Weather and Radar Processor (WARP) Optimal Mosaic Evaluation

The Weather and Radar Processor (WARP) supports the en-route environment of Air Traffic (AT). It is currently deployed at all 21 Air Route Traffic Control Centers (ARTCCs) and the Air Traffic Control System Command Center (ATCSCC). Utilizing a direct port to every Next Generation Radar (NEXRAD), WARP generates radar mosaic images from raw radar products and provides these mosaics to Center Weather Service Unit (CWSU) and Air Traffic (AT) users. The initial release of WARP (Release 7.4) used a process called “Highest Contributor” to determine which radar data would be incorporated into the mosaic when more then one radar was available. This method brought with it substantial non-weather echoes.

Release 8.0 was a major milestone in the lifecycle of WARP, providing for the first time the capability to disseminate radar mosaics from WARP to the Display System Replacement (DSR) for use by air traffic controllers. This build was also the first attempt to implement the mosaic process called “Optimal Contributor” where supporting information from overlapping radar coverage was used to determine the existence/nonexistence of weather. Unfortunately, testing revealed that the Optimal Contributor process also had a tendency to reduce displayed precipitation intensities when terrain blockage was present. This reduction in displayed precipitation levels could possibly mislead users, and in turn lead to faulty decisions on the part of controllers and pilots.

Engineering Change Proposal (ECP) 20 was funded to remedy the issues identified in the previous release. WARP now generates terrain maps for all radars and implements a new Optimal Mosaic (OM) model. In all, Optimal Mosaic generation takes into consideration terrain elevation, radar coverage quality and supporting data from neighboring bins/radar to determine radar contribution for a specific bin. WARP Release 8.6 was the official release to incorporate the changes of ECP 20. Because of the recent identified shortcomings of the Optimal Mosaic model, it was tasked to conduct a formal evaluation of this model in producing the DSR mosaic product.
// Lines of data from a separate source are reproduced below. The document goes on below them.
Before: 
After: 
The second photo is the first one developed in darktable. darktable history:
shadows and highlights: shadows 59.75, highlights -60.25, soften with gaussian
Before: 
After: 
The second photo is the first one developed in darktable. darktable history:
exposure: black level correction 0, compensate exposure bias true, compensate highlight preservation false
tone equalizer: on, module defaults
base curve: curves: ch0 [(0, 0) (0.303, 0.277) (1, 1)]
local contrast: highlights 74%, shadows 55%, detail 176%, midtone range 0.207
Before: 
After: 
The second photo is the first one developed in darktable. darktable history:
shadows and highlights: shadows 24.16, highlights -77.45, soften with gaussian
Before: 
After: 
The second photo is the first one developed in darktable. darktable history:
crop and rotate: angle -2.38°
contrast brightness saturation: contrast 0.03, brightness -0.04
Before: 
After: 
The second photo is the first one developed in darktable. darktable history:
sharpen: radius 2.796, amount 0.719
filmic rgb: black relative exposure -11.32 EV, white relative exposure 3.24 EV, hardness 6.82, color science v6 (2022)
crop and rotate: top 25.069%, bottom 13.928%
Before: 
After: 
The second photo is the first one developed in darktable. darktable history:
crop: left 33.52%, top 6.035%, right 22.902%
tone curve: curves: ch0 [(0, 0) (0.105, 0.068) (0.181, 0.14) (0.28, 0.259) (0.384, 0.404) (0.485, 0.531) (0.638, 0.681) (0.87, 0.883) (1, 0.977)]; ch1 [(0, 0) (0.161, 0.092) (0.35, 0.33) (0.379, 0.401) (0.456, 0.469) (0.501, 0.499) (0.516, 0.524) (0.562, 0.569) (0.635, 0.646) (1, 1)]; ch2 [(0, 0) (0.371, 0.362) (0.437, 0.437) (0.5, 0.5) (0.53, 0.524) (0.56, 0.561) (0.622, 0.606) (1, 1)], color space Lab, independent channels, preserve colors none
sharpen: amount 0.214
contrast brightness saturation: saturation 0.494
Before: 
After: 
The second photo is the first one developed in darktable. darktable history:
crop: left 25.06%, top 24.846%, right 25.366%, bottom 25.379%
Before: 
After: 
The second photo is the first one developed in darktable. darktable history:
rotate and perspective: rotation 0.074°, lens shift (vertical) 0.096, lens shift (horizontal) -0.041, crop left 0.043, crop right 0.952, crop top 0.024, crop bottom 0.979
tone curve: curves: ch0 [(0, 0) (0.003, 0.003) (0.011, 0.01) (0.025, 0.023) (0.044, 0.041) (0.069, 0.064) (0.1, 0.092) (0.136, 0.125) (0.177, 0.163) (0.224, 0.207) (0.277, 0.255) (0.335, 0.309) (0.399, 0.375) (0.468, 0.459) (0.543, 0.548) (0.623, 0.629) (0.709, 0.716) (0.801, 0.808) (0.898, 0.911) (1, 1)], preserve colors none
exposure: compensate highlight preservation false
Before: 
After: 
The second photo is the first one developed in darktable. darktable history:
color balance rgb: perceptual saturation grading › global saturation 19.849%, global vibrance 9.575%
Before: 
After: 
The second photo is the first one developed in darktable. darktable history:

Evaluation and assessment of the Optimal Algorithm for the DSR_CROP mosaic product was a very complex issue that required a quantitative, measurable and repeatable success criterion. Unfortunately, due to the lack of a baseline “truth” (i.e., do not know for sure what is real weather and what is non-weather), the evaluation technique was subjective in nature. In an attempt to include a quantitative quality to the process, a three step approach for Optimal Algorithm Evaluation was defined that included quantitative scoring and qualitative assessment activities. The three steps were run in sequence and were as follows: • Step 1: Meteorological (MET) Quantitative • Step 2: MET Qualitative • Step 3: AT Qualitative

Additionally, as a final activity, a Keysite Demonstration was conducted to aid in the operational deployment decision.